14 Yıl Önce Güncellendi
2011-10-21 11:58:26
İsviçre'de bulunan 6 ton ağırlığındaki altını geri alabilmek için yıllardır mücadele eden Sait Ali Bayrak, geçtiğimiz hafta Başbakanlık yetkilileriyle görüştü. Başbakan Erdoğan'ın danışmanlarından Hakan Olcay ile görüşen ve konu hakkında detaylı bilgi veren Bayrak, sorunun çözümü için Başbakan Erdoğan'dan yardım beklediğini ifade etti.
Konunun aktarıldığı Başbakan Erdoğan'ın talimatıyla bu hafta Başbakanlığa çağrılan İsviçre'nin Ankara Büyükelçisi Raimund Kunz'a sorunun çözümü talimatı verildi. Kendisinin de sürekli Bayrak ile görüştüğünü ve geçenlerde Elazığ'a da gittiğini anlatan Kunz ise ülke olarak bankaya emir veremediklerini kaydetti.
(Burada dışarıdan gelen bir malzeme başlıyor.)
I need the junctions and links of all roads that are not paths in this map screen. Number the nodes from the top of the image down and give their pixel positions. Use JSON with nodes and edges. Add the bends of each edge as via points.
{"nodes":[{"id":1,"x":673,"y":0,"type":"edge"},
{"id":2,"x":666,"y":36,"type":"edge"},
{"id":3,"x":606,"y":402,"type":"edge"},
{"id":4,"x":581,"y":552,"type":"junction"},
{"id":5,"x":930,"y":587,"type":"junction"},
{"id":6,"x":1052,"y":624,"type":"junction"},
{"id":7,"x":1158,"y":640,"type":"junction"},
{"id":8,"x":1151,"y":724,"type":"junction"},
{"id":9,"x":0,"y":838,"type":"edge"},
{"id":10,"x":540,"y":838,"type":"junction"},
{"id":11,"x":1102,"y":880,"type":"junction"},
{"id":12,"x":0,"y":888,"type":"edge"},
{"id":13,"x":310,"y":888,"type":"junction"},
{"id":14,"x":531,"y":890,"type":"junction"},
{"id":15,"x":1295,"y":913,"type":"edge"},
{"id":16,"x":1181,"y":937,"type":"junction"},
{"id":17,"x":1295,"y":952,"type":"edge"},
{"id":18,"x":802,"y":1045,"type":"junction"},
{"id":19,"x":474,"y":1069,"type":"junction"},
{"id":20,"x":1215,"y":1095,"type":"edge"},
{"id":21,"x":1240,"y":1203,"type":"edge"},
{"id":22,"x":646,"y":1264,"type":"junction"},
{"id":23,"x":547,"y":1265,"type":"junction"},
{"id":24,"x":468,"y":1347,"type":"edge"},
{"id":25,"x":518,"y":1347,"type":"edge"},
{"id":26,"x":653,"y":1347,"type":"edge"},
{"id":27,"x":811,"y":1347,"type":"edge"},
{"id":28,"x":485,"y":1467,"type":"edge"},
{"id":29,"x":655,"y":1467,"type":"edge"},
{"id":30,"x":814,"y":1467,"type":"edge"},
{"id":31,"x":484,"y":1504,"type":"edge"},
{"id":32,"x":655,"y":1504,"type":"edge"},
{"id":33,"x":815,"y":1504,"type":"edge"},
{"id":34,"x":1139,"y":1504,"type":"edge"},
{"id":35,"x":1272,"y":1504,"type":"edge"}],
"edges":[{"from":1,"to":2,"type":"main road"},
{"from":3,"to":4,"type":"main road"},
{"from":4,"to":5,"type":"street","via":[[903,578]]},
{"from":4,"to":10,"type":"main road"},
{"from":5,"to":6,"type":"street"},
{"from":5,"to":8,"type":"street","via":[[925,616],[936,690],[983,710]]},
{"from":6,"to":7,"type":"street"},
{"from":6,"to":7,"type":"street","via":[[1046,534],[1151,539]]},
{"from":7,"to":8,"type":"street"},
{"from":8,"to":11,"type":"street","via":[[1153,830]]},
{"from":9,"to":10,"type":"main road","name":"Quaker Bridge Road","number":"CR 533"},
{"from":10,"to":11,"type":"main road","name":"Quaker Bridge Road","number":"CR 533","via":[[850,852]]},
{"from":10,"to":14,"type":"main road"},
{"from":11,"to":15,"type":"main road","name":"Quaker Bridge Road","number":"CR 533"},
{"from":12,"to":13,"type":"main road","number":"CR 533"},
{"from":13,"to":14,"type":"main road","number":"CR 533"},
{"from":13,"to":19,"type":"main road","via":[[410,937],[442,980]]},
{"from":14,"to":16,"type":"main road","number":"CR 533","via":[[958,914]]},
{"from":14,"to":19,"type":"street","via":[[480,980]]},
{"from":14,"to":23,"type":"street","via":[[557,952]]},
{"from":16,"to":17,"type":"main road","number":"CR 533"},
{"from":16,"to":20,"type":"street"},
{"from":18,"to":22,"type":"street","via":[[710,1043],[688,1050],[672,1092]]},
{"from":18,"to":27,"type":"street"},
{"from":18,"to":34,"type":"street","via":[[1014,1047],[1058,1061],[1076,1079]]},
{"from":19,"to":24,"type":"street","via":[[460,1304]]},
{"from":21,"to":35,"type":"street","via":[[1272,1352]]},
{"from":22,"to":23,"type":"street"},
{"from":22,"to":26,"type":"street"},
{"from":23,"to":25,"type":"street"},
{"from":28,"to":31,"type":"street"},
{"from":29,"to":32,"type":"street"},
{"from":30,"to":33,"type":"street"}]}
Önümüzdeki dönemde banka CEO'su ile bir araya geleceğini dile getiren Kunz, çözüm için çalışacağını vurguladı.
Gelişmeden duyduğu memnuniyeti Cihan Haber Ajansı muhabirine anlatan Sait Ali Bayrak, Türkiye devletinin artık 'devlet olarak bir devlet' olduğunu vurguladı. Geçen hafta Başbakanlık'ta bir görüşme gerçekleştirdiğini hatırlatan Bayrak, Başbakan'ın sadece Ortadoğu'da değil tüm Avrupa ülkelerinde bilinen bir lider olduğuna dikkat çekti. Başbakan Erdoğan'ın olaya el atmasının kendileri için bir şeref olduğunun altını çizen Bayrak, sorunun en kısa zamanda çözüleceğine inandığını kaydetti.
Altınların İsviçre'ye gidiş öyküsünü de anlatan Bayrak, babası Hasan Bayrak'ın 12 Eylül 1980 askeri darbesinden kısa bir süre önce kendisine ait olan 800 bin Osmanlı altını ve ziynet eşyasını, İsviçre'nin Zürih kentindeki özel bir bankaya götürdüğünü aktardı. Kendisinin bu olayı 2005 yılında annesinden öğrendiğini dile getiren Bayrak, bu tarihten sonra mirasçısı olduğu altınları alabilmek için büyük bir mücadele başlattığını ifade etti.
Girişimleri sonucunda bankayla bağlantı kurduğunu anlatan Bayrak, "Banka yetkilileriyle ilk kez 12 Ağustos 2005 tarihinde bir toplantıda görüştük. Ben bu varlıkları alıp Türkiye'ye götüreceğimi söyledim. Onlar da bana, 'Bankamızın politikası bu varlıklarınızın ülkemizin dışına çıkmasına karşıdır' dediler. Dolayısıyla sonrasında bizi hep oyaladılar. Sonrasında hukuk danışmanlarımız konuya müdahil oldu. 6 yıl 2 aydan bu yana bir mücadele içindeyiz." diye konuştu.